Utancın ve kaderin hakim olduğu adaletsiz bir dünya da çaresizliğimiz pazarlanıyor..

Yorgun, yoksul ve yalnızlaşan yığınlar, kendi dünyalarında içlerine kapanıyorlar. Toplam nüfusun yarısına yakını yardım almadan geçinemiyor.

Durumuna çare arayan kalabalıklara kutsallar adına mevcut iktidara biat etmeyi öğütlüyorlar. İçinde bulundukları durumu anlamlandıramayan kalabalıklar, Mehdi, Şeyh ve Din adına kandırılarak, iradeleri oy’a tahvil ediliyor.

Bu kısır döngü her alanda “tükenmişlik, çaresizlik ve güvensizlik ”duygusunu tetikliyor. Tükenmişlik ve çaresizlik ”pazarının tacirleri, kutsallarımız üzerinden isyanımızı pazarlıyor. Utancımız ve kaderimiz haline getirilen bu düzen, Türk toplumunu içten içe ÇÜRÜTÜYOR.

Genel anlamda Küreselleşmenin sonuçları olarak tarif edeceğimiz bu durumdan kurtulmamız gerekiyor.

DEĞİŞİMİN ÖNCÜLERİ,
Bu düzen değişmelidir. Görünen ve bilinen kaynaklarımız üzerinden, yorgun ve yoksul kalabalıkları, istihdam edecek, yardıma muhtaç olmaktan kurtaracak, plan proje ve programları ortaya koyma zamanı geldi geçiyor!

Akıl,ilim ve deneyimlerimizi bu yola kanalıze etmemiz gerekiyor.

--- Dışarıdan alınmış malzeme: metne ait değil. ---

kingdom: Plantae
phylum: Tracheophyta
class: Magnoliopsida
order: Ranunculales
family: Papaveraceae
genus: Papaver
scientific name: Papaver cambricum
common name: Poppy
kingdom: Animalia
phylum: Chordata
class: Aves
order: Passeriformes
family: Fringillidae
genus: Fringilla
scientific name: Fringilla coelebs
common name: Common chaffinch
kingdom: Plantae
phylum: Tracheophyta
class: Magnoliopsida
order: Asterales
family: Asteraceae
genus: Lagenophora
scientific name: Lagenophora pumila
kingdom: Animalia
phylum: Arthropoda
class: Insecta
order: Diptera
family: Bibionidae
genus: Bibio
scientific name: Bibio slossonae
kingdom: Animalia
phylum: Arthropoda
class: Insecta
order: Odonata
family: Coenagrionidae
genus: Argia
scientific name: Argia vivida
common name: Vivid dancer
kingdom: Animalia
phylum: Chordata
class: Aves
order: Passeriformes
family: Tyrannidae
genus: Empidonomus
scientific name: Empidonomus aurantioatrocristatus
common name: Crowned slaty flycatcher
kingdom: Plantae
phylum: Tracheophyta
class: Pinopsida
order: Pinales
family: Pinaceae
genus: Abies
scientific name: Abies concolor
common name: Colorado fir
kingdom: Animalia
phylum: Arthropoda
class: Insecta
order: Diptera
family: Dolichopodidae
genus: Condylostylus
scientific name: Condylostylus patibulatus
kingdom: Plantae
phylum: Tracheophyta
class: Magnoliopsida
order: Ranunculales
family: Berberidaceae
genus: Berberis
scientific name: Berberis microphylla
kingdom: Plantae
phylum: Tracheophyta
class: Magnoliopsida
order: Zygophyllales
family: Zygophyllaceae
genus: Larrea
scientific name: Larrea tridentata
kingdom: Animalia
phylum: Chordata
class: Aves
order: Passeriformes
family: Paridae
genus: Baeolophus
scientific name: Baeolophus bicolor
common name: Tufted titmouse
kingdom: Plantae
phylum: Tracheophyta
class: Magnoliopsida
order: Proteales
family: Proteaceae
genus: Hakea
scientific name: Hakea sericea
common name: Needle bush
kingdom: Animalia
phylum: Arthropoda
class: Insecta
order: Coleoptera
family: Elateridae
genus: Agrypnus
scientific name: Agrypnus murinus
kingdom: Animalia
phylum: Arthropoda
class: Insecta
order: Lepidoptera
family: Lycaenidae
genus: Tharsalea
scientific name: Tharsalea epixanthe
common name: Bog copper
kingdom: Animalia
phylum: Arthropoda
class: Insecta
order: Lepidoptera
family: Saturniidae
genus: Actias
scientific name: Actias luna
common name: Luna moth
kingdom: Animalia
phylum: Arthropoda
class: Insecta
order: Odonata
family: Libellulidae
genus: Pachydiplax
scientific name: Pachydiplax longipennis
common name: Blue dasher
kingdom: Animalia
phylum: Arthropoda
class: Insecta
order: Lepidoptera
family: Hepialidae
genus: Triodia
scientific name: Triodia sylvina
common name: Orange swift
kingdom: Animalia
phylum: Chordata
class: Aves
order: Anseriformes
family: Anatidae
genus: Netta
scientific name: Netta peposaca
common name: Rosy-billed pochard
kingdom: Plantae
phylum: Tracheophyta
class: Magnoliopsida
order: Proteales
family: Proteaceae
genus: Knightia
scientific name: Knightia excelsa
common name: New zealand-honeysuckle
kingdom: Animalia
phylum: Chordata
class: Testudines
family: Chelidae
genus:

Sayın Akşener’in başlattığı değişim hareketinde, kişiler üzerinden polemikler kurgulayarak bir yere varamayız. Değişim ve “yeni siyaset ”alanına katkısı olmayanların bu kulvarda yol alma şansının olmadığını düşünüyorum. Karşı karşıya bulunduğumuz sorunlara karşı planı, projesi programı olmayanlar ile bu kulvarda yan yana olamayız, olmamalıyız.

Bu idrak ve anlayışta olmayanların, kendilerini ifade edebilecekleri siyasal yapılar oldukça fazladır. Bu yeni siyaset alanını ve kulvarını kirletmeyelim. Bu düzen değişmelidir, değişim hareketinin öncüleri ile değişecektir.